Introduction: DIY Laser Tag

For this project, I decided to step away from what I do usually which is make use of several components to create an interactive project to do with basketball. However, for this project, I decided to focus on an aspect of design and technology that I have always wanted to further research and develop into my project. This aspect of design and technology that I plan to focus on for this project is the aspect of wearable technology. More specifically, I decided to make use of several components common in wearable technology. For this project, I have decided to make a DIY laser tag for all of the children who want to play laser tag with their friends at home. To do this, I have made two items. One of these items is a gauntlet with a laser pointer that can be worn on the user's arm and the other is a target which would be worn on a vest that another person would wear. Once both have these have been made, one can wear the gauntlet while the other wears the vest. One will aim the laser pointer at the vest which will cause a buzzer on the vest to sound and show that it has been shot. The main purpose of this project is to get children more active at home with friends and family while still having as much fun as possible!

Step 1: Gather Materials

Before starting the project, it is essential that one must make sure that they have all of the materials needed to make both items. The following components are needed for the project:

- Glove (any type)

- Needle and Thread

- Conductive Thread

- Wires

- Button

- Flex Sensors

- LEDs

- Laser Pointer

- Arduino

- Breadboard

- Foil

- LDRs

- Piezo Buzzer

Step 2: Design and Create the Circuit

Before creating the final items, I decided that it would be important to decide what the circuit would look like. To do this, I created the circuit using the Arduino and a breadboard while making use of wires to connect the small components such as the flex sensors, button, and the laser pointer to see if they all functioned well. I decided that I would connect two flex sensors to LEDs such that as the user bends the flex sensors using their fingers, the LEDs will light up. I also decided that I would connect the laser pointer to the button such that whenever the button is pressed, light from the laser pointer will emit. The purpose of doing this is not only to see what my circuit would look like on the gauntlet but also to get a sense of how to code and make use of each of these components. I highly recommend you do the same so that in case you want to adjust one aspect of what I did to benefit you more, you will know exactly how to do it with the knowledge and understanding after playing around with the components.

Step 3: Test the Circuit

Now that you've created the circuit, you should now test whether all components work and that they do what you want them to do. In this case, once you bend the flex sensors, the LEDs should turn on and once the button is pressed, the laser pointer should turn on. I have posted a video here for reference of the circuit should look like and what should happen.

Step 4: Soldering

Now that I knew what the circuit would look like, I decided to start soldering all the wires together so that the sensors, buttons, and lights could all function while in the gauntlet. I took exactly what I had designed on the breadboard and recreated it such that there will be no need for a breadboard as the components I used will be directly connected to the Arduino.

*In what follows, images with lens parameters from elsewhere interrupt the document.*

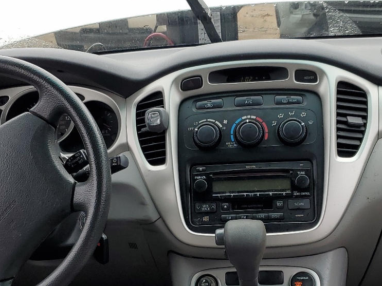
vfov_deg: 25.7
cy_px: 227
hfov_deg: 34.3
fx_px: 618
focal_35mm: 56
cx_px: 219
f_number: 1.5
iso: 50
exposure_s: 1/233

Step 5: Sewing Components to the Glove

At this stage, I started to sew the components to the glove. I decided to sew the most important component first, which in this case, was the laser pointer. I decided to sew the laser pointer to the index finger of the glove due to how many associating the hand motion of shooting a gun with the thumb and the index finger. I figured that I could replicate the motion into my project so that the user is familiar and comfortable with the motion required to shoot the laser. The diagram below shows the locations on which I will place the laser pointer and the button.

Step 6: Making the Target (part 1):

Before I can make a physical target, I needed to first understand what I would want it to do and when it should this. I decided that I should incorporate a piezo buzzer so that it sounds whenever the light has hit the target. I coded this such that whenever the light is being reflected onto the sensor is higher than a certain value, the piezo buzzer would then sound. This is very useful in letting the user know that they have been hit or know that they have hit the target. I will attach the code needed to do this as well as a diagram of how I connected the piezo buzzer and the LDR into the circuit to make it work.

Step 7: Making the Target: Part 2

Now that the code and the setup worked, I needed to physically make the target to be placed on a vest. Since I had a limited number of LDR's, I had to find a way to create a large range for the LDR to work as the user cannot only hit one small area to sound the buzzer. To do this, I decided to place a cone (I made out of cardboard) around the LDR and wrap this in foil. This will cause any rays of light being shined near to the LDR to be reflected onto the LDR. This allows a larger range for the user to aim the laser towards and sound the buzzer.

Step 8: Attaching the Laser Pointer

Now, all I had left was to attach the laser pointer to the gauntlet. To do this, I used super glue and stuck it to the index finger of the glove as that is the finger children usually point when pretending to shoot a gun. Instead of incorporating a button, I cut one of the wires of the laser pointer and placed foil at the thumb of the glove. This is so that the user can complete the circuit by pressing their thumb against the incomplete wire and cause the laser pointer to turn on.

Step 9: Testing the Final Prototype

After doing the following steps, one should be able to comfortably turn on the laser pointer taking into account the ergonomics of the whole project. The light should be able to shine at the foil of the cone and still activate the piezo buzzer to sound as the light will get reflfected along the walls of the cone.

Step 10: Improvements

There are obviously several improvements I would like to add to this project. At the start, I had made use of flex sensors to turn on a set of LEDs. However, due to time constraints, I was not able to incorporate this into the glove I made. If I did have the time, I would make sure to place LEDs (specifically used for being placed on wearable technology) onto the glove that would turn on whenever some of the fingers are being bent. This would have made my project much more challenging while also consisting of a variety of different components which I believe is important for the user to have so that they do not get bored of just one function.